__INSTRUCTIONS TO FOLLOW__. Once the pictures are removed, output the remaining entries exactly as given.

Stored data entries
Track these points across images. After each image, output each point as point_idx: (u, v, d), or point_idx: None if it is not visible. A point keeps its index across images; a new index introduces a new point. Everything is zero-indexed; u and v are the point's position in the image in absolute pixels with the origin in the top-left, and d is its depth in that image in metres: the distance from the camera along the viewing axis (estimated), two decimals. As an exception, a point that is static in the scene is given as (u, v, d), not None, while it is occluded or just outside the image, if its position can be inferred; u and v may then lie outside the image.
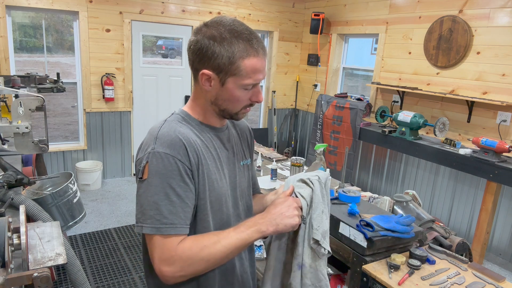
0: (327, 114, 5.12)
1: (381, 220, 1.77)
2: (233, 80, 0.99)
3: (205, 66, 0.98)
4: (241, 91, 1.01)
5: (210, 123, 1.09)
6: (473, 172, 3.41)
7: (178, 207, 0.95)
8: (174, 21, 4.99)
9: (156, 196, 0.94)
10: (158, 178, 0.94)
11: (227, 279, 1.11)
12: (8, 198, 1.81)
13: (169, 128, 1.00)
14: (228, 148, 1.13)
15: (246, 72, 0.98)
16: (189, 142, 0.99)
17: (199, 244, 0.95)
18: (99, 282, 2.93)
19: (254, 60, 0.98)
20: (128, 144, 5.08)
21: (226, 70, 0.97)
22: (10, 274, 1.18)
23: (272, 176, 2.84)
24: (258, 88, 1.04)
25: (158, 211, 0.94)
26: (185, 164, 0.96)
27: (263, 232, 0.99)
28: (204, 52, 0.97)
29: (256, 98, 1.05)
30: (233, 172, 1.13)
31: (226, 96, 1.01)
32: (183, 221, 0.96)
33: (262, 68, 1.01)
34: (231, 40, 0.96)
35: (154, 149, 0.96)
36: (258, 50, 0.98)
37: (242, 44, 0.96)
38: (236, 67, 0.97)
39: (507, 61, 3.52)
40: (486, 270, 1.67)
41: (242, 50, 0.96)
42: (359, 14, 5.06)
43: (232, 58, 0.96)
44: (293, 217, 1.02)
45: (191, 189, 0.98)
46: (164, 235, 0.93)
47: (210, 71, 0.98)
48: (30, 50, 11.18)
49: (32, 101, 2.05)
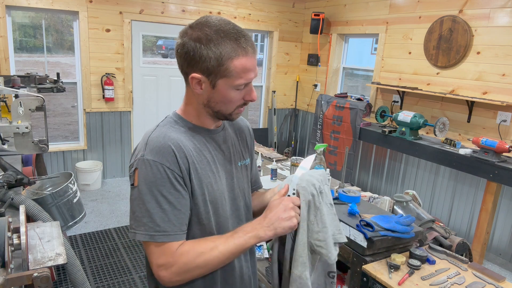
0: (327, 114, 5.12)
1: (381, 220, 1.77)
2: (224, 82, 0.96)
3: (194, 69, 0.96)
4: (234, 91, 0.99)
5: (204, 125, 1.07)
6: (473, 172, 3.41)
7: (171, 214, 0.95)
8: (174, 21, 4.99)
9: (148, 204, 0.94)
10: (148, 186, 0.94)
11: (227, 281, 1.10)
12: (8, 198, 1.81)
13: (159, 133, 0.99)
14: (224, 149, 1.11)
15: (236, 73, 0.95)
16: (180, 148, 0.97)
17: (196, 250, 0.95)
18: (99, 282, 2.93)
19: (243, 59, 0.95)
20: (128, 144, 5.08)
21: (215, 72, 0.95)
22: (10, 274, 1.18)
23: (272, 176, 2.84)
24: (251, 86, 1.02)
25: (150, 218, 0.94)
26: (174, 171, 0.95)
27: (261, 238, 0.98)
28: (191, 56, 0.95)
29: (250, 97, 1.02)
30: (230, 174, 1.11)
31: (218, 98, 0.99)
32: (177, 228, 0.96)
33: (253, 67, 0.98)
34: (218, 41, 0.93)
35: (144, 156, 0.96)
36: (246, 49, 0.95)
37: (229, 44, 0.93)
38: (226, 68, 0.94)
39: (507, 61, 3.52)
40: (486, 270, 1.67)
41: (230, 51, 0.93)
42: (359, 14, 5.06)
43: (220, 59, 0.93)
44: (290, 219, 1.00)
45: (183, 195, 0.97)
46: (158, 242, 0.94)
47: (199, 74, 0.96)
48: (30, 50, 11.18)
49: (32, 101, 2.05)
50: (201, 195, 1.01)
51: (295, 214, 1.01)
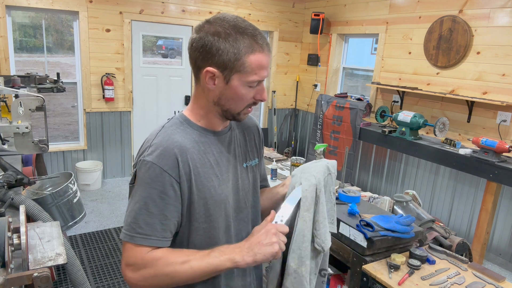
0: (327, 114, 5.12)
1: (381, 220, 1.77)
2: (238, 77, 0.95)
3: (209, 63, 0.95)
4: (246, 88, 0.97)
5: (211, 126, 1.06)
6: (473, 172, 3.41)
7: (156, 218, 0.95)
8: (174, 21, 4.99)
9: (137, 204, 0.95)
10: (142, 187, 0.95)
11: (228, 284, 1.09)
12: (8, 198, 1.81)
13: (164, 136, 0.99)
14: (229, 151, 1.09)
15: (251, 68, 0.95)
16: (183, 152, 0.97)
17: (166, 259, 0.94)
18: (99, 282, 2.93)
19: (260, 55, 0.95)
20: (128, 144, 5.08)
21: (231, 66, 0.94)
22: (10, 274, 1.18)
23: (272, 176, 2.85)
24: (262, 85, 1.01)
25: (135, 219, 0.95)
26: (171, 176, 0.95)
27: (237, 263, 0.94)
28: (208, 49, 0.94)
29: (261, 96, 1.01)
30: (235, 176, 1.10)
31: (230, 94, 0.98)
32: (159, 233, 0.95)
33: (267, 64, 0.98)
34: (236, 36, 0.93)
35: (145, 157, 0.96)
36: (263, 46, 0.96)
37: (247, 39, 0.94)
38: (242, 63, 0.94)
39: (507, 61, 3.52)
40: (486, 270, 1.67)
41: (247, 46, 0.94)
42: (359, 14, 5.06)
43: (238, 54, 0.93)
44: (271, 245, 0.94)
45: (173, 202, 0.96)
46: (135, 244, 0.94)
47: (214, 68, 0.95)
48: (30, 50, 11.18)
49: (32, 101, 2.05)
50: (203, 198, 1.00)
51: (277, 240, 0.95)
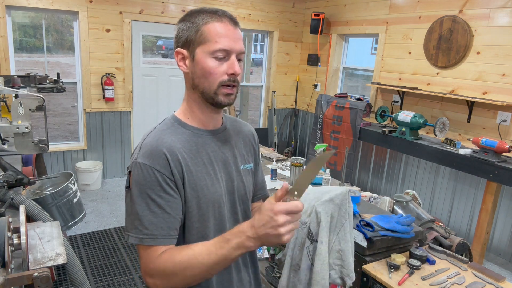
0: (327, 114, 5.12)
1: (381, 220, 1.77)
2: (201, 49, 0.98)
3: (177, 46, 1.02)
4: (212, 61, 0.97)
5: (202, 124, 1.06)
6: (473, 172, 3.41)
7: (160, 217, 0.95)
8: (174, 21, 4.98)
9: (138, 206, 0.95)
10: (139, 189, 0.95)
11: (223, 284, 1.08)
12: (8, 198, 1.81)
13: (154, 137, 1.00)
14: (225, 150, 1.08)
15: (211, 36, 0.96)
16: (173, 152, 0.97)
17: (172, 259, 0.93)
18: (99, 282, 2.93)
19: (217, 24, 0.97)
20: (128, 144, 5.08)
21: (193, 40, 0.98)
22: (10, 274, 1.18)
23: (272, 176, 2.84)
24: (233, 59, 0.98)
25: (140, 221, 0.95)
26: (164, 175, 0.95)
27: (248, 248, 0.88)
28: (177, 36, 1.02)
29: (232, 69, 0.98)
30: (231, 176, 1.09)
31: (199, 71, 0.99)
32: (165, 231, 0.95)
33: (230, 33, 0.97)
34: (196, 15, 0.99)
35: (137, 159, 0.96)
36: (222, 16, 0.98)
37: (206, 14, 0.98)
38: (200, 33, 0.97)
39: (507, 61, 3.52)
40: (486, 270, 1.67)
41: (204, 18, 0.98)
42: (359, 14, 5.06)
43: (196, 27, 0.98)
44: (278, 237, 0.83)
45: (174, 199, 0.97)
46: (146, 246, 0.95)
47: (181, 48, 1.01)
48: (30, 50, 11.18)
49: (32, 101, 2.05)
50: (196, 197, 1.00)
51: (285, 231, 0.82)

__TASK ANSWER__.
Track these points across images. After each image, output each point as point_idx: (u, v, d), or point_idx: None if it is not visible. A point keeps its index across images; a new index introduces a new point. Everything is zero-indexed; u and v are the point's position in the image in absolute pixels with the origin in the top-left, and d is its depth in that image in metres: the distance from the camera along the viewing axis (estimated), two decimals. As an exception, a point that is static in the scene is given as (u, v, d), not None, while it is occluded or just outside the image, if its position can be inferred; u and v may then lie outside the image.
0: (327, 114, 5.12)
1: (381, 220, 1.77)
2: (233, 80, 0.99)
3: (205, 66, 0.98)
4: (241, 91, 1.01)
5: (210, 123, 1.09)
6: (473, 172, 3.41)
7: (178, 207, 0.95)
8: (174, 21, 4.99)
9: (156, 196, 0.94)
10: (158, 178, 0.94)
11: (227, 279, 1.11)
12: (8, 198, 1.81)
13: (169, 128, 1.00)
14: (228, 148, 1.13)
15: (246, 72, 0.98)
16: (189, 142, 0.99)
17: (199, 244, 0.95)
18: (99, 282, 2.93)
19: (254, 60, 0.98)
20: (128, 144, 5.08)
21: (226, 70, 0.97)
22: (10, 274, 1.18)
23: (272, 176, 2.84)
24: (258, 88, 1.04)
25: (158, 211, 0.94)
26: (185, 164, 0.96)
27: (263, 232, 0.99)
28: (204, 52, 0.97)
29: (256, 98, 1.05)
30: (233, 172, 1.13)
31: (226, 96, 1.01)
32: (183, 221, 0.96)
33: (262, 68, 1.01)
34: (231, 40, 0.96)
35: (154, 149, 0.96)
36: (258, 50, 0.98)
37: (242, 44, 0.96)
38: (236, 67, 0.97)
39: (507, 61, 3.52)
40: (486, 270, 1.67)
41: (242, 50, 0.96)
42: (359, 14, 5.06)
43: (232, 58, 0.96)
44: (293, 217, 1.02)
45: (191, 189, 0.98)
46: (164, 235, 0.93)
47: (210, 71, 0.98)
48: (30, 50, 11.18)
49: (32, 101, 2.05)
0: (327, 114, 5.12)
1: (381, 220, 1.77)
2: (224, 82, 0.96)
3: (194, 69, 0.96)
4: (234, 91, 0.99)
5: (204, 125, 1.07)
6: (473, 172, 3.41)
7: (171, 214, 0.95)
8: (174, 21, 4.99)
9: (148, 204, 0.94)
10: (148, 186, 0.94)
11: (227, 281, 1.10)
12: (8, 198, 1.81)
13: (159, 133, 0.99)
14: (224, 149, 1.11)
15: (236, 73, 0.95)
16: (180, 148, 0.97)
17: (196, 250, 0.95)
18: (99, 282, 2.93)
19: (243, 59, 0.95)
20: (128, 144, 5.08)
21: (215, 72, 0.95)
22: (10, 274, 1.18)
23: (272, 176, 2.84)
24: (251, 86, 1.02)
25: (150, 218, 0.94)
26: (174, 171, 0.95)
27: (261, 238, 0.98)
28: (191, 56, 0.95)
29: (250, 97, 1.02)
30: (230, 174, 1.11)
31: (218, 98, 0.99)
32: (177, 228, 0.96)
33: (253, 67, 0.98)
34: (218, 41, 0.93)
35: (144, 156, 0.96)
36: (246, 49, 0.95)
37: (229, 44, 0.93)
38: (226, 68, 0.94)
39: (507, 61, 3.52)
40: (486, 270, 1.67)
41: (230, 51, 0.93)
42: (359, 14, 5.06)
43: (220, 59, 0.93)
44: (290, 219, 1.00)
45: (183, 195, 0.97)
46: (158, 242, 0.94)
47: (199, 74, 0.96)
48: (30, 50, 11.18)
49: (32, 101, 2.05)
50: (201, 195, 1.01)
51: (295, 214, 1.01)
0: (327, 114, 5.12)
1: (381, 220, 1.77)
2: (238, 77, 0.95)
3: (209, 63, 0.95)
4: (246, 88, 0.97)
5: (211, 126, 1.06)
6: (473, 172, 3.41)
7: (156, 218, 0.95)
8: (174, 21, 4.99)
9: (137, 204, 0.95)
10: (142, 187, 0.95)
11: (228, 284, 1.09)
12: (8, 198, 1.81)
13: (164, 136, 0.99)
14: (229, 151, 1.09)
15: (251, 68, 0.95)
16: (183, 152, 0.97)
17: (166, 259, 0.94)
18: (99, 282, 2.93)
19: (260, 55, 0.95)
20: (128, 144, 5.08)
21: (231, 66, 0.94)
22: (10, 274, 1.18)
23: (272, 176, 2.85)
24: (262, 85, 1.01)
25: (135, 219, 0.95)
26: (171, 176, 0.95)
27: (237, 263, 0.94)
28: (208, 49, 0.94)
29: (261, 96, 1.01)
30: (235, 176, 1.10)
31: (230, 94, 0.98)
32: (159, 233, 0.95)
33: (267, 64, 0.98)
34: (236, 36, 0.93)
35: (145, 157, 0.96)
36: (263, 46, 0.96)
37: (247, 39, 0.94)
38: (242, 63, 0.94)
39: (507, 61, 3.52)
40: (486, 270, 1.67)
41: (247, 46, 0.94)
42: (359, 14, 5.06)
43: (238, 54, 0.93)
44: (271, 245, 0.94)
45: (173, 202, 0.96)
46: (135, 244, 0.94)
47: (214, 68, 0.95)
48: (30, 50, 11.18)
49: (32, 101, 2.05)
50: (203, 198, 1.00)
51: (277, 240, 0.95)
0: (327, 114, 5.12)
1: (381, 220, 1.77)
2: (201, 49, 0.98)
3: (177, 46, 1.02)
4: (212, 61, 0.97)
5: (202, 124, 1.06)
6: (473, 172, 3.41)
7: (160, 217, 0.95)
8: (174, 21, 4.98)
9: (138, 206, 0.95)
10: (139, 189, 0.95)
11: (223, 284, 1.08)
12: (8, 198, 1.81)
13: (154, 137, 1.00)
14: (225, 150, 1.08)
15: (211, 36, 0.96)
16: (173, 152, 0.97)
17: (172, 259, 0.93)
18: (99, 282, 2.93)
19: (217, 24, 0.97)
20: (128, 144, 5.08)
21: (193, 40, 0.98)
22: (10, 274, 1.18)
23: (272, 176, 2.84)
24: (233, 59, 0.98)
25: (140, 221, 0.95)
26: (164, 175, 0.95)
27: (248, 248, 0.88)
28: (177, 36, 1.02)
29: (232, 69, 0.98)
30: (231, 176, 1.09)
31: (199, 71, 0.99)
32: (165, 231, 0.95)
33: (230, 33, 0.97)
34: (196, 15, 0.99)
35: (137, 159, 0.96)
36: (222, 16, 0.98)
37: (206, 14, 0.98)
38: (200, 33, 0.97)
39: (507, 61, 3.52)
40: (486, 270, 1.67)
41: (204, 18, 0.98)
42: (359, 14, 5.06)
43: (196, 27, 0.98)
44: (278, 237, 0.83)
45: (174, 199, 0.97)
46: (146, 246, 0.95)
47: (181, 48, 1.01)
48: (30, 50, 11.18)
49: (32, 101, 2.05)
50: (196, 197, 1.00)
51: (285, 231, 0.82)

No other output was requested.